I personally think it is stupid to take down monuments that honor our countrymen that died in battle on our soil no matter what side they were on. I think it is silly to take down monuments of senior statesmen and people that built our country and shaped our government because they did not live a life that the filter of this century sees as good and honorable. I think it is totally silly to rename a bridge because now we are offended by the words spoken by the namesake a half century ago. Removing the monuments and earmarks of history does not change history. I think it does however make it harder to learn, harder for the next generation to have their interest piqued and a desire to read and understand what happened before them.
What is happening now in our country happens when there is a regime change in a totalitarian state. We don’t live in a totalitarian state. But the discourse on both sides of this ugliness is sounding more and more totalitarian to me. Thankfully, because of these senior statesmen and others, we live in a country where we can stop this. We can shut out and ostracize those that promote hate. We can insist on transparency and honesty from those feeding us information, from those educating our next generations. We can accept that our past is our past, some of it ugly, some of it flawed but all of it always with a promise of hope and a better future. This is the greatest country that I have been in. This is a place that people die to support, to defend and to promote. Many are the generations of people who live and work and celebrate in this country because one of their great, great grandparents decided America’s promise of hope was worth giving up a homeland and venturing out on a grand adventure.

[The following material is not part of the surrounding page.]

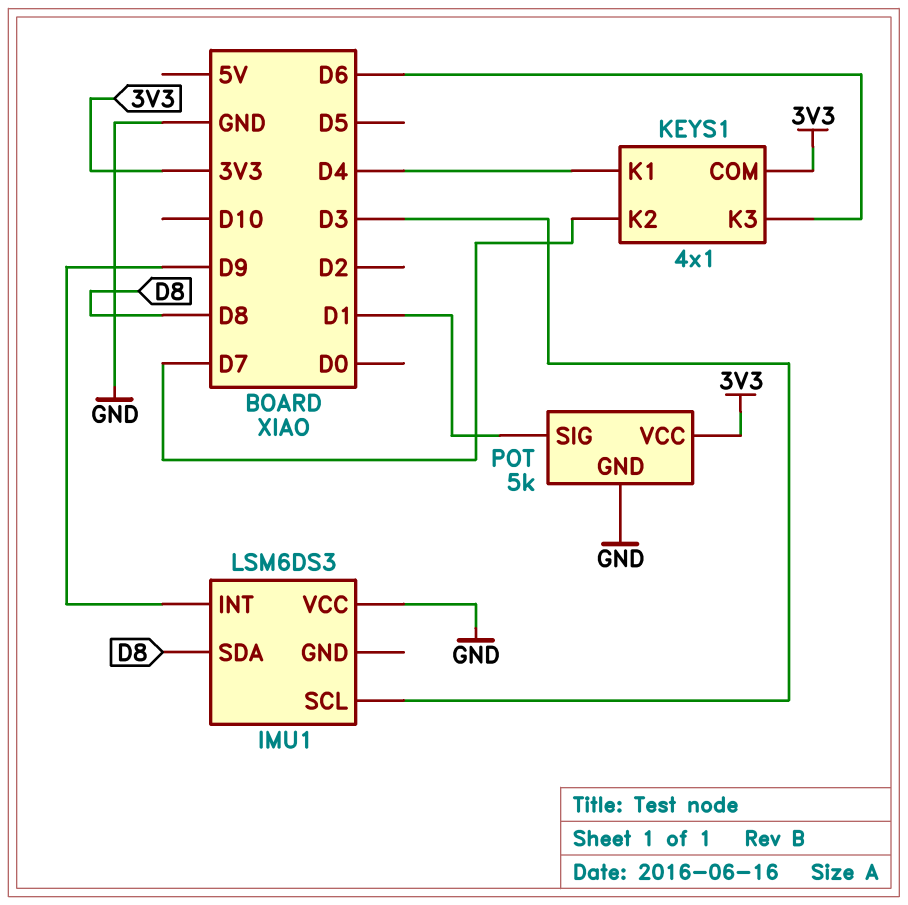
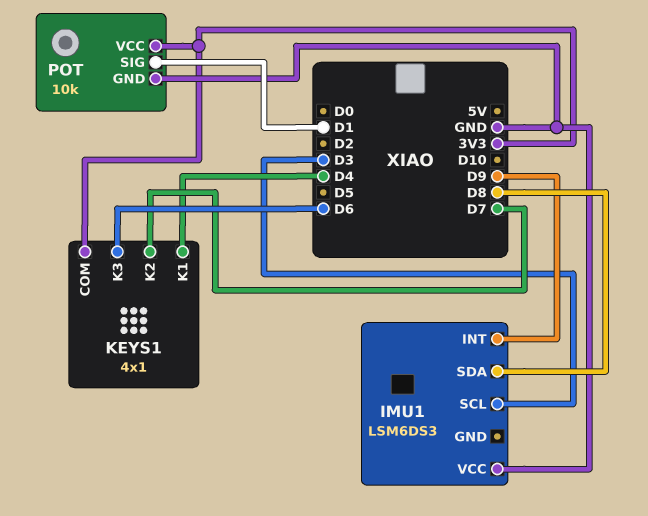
POT: 5k -> 10k

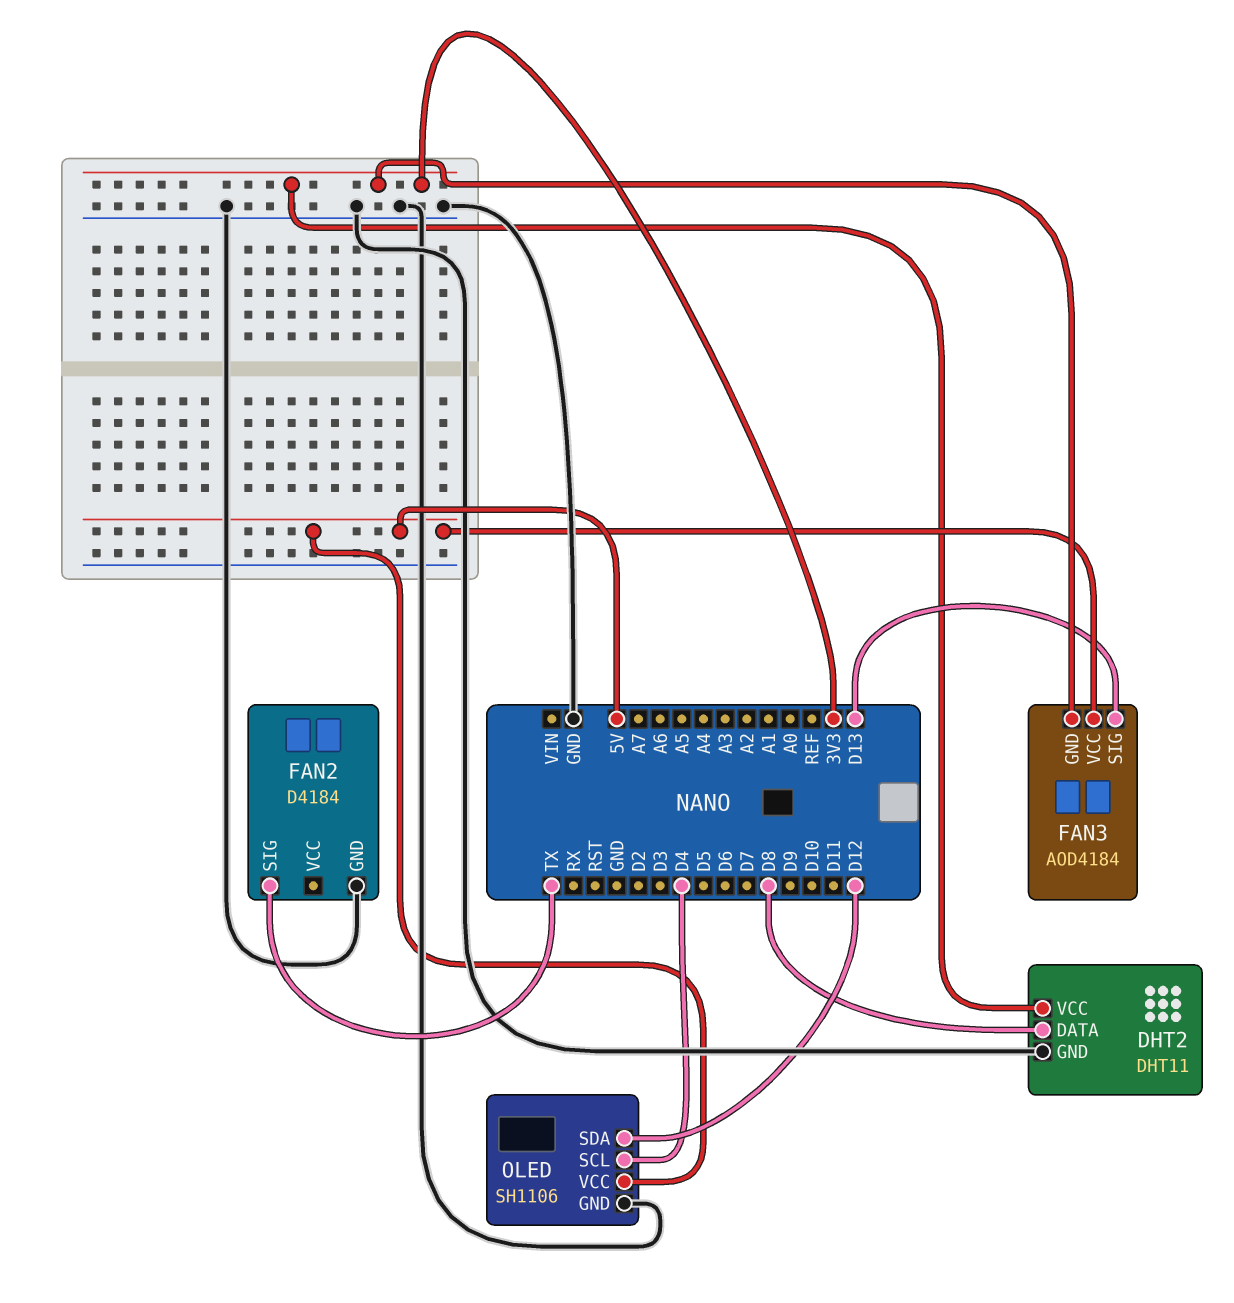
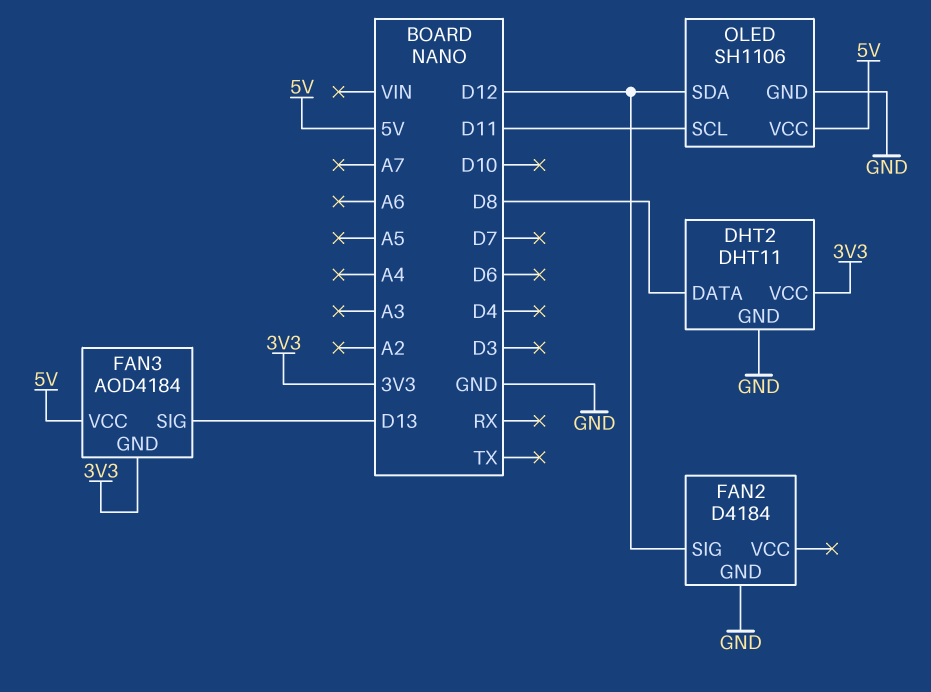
FAN2 pin SIG: TX -> D12
OLED pin SCL: D4 -> D11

Let’s not get distracted from what really matters. This post is for me more than anyone. When I read of destruction for destruction sake; when I see people incorporating actions previously reserved for our enemies to take out fellow countrymen; when I hear irrational, uninformed and dead wrong rhetoric screamed from the platforms of those wishing to incite violence I can get caught up in it. I can lose it when a family member posts some inane piece of political garbage. But when I do, I am losing the battle. I am allowing hate to enter and anger to fuel a response. As I process all this I am realizing the real power, the real strength in times like this is to be like Jesus Christ, to offer mercy and grace and forgiveness in the face of hate and bigotry. To focus on my relationship with God instead of the political winds blowing around me and to be thankful for those blessings that mean so much to me. It’s hard to do. Love is the answer, yes, but it isn’t easy. Thankfully I know that when I screw up and let my emotions take over, the God I love offers grace and mercy. And since I know that, I should offer that same to those whose emotions have taken over their moral compass and good sense.
God bless America, even the stupid people.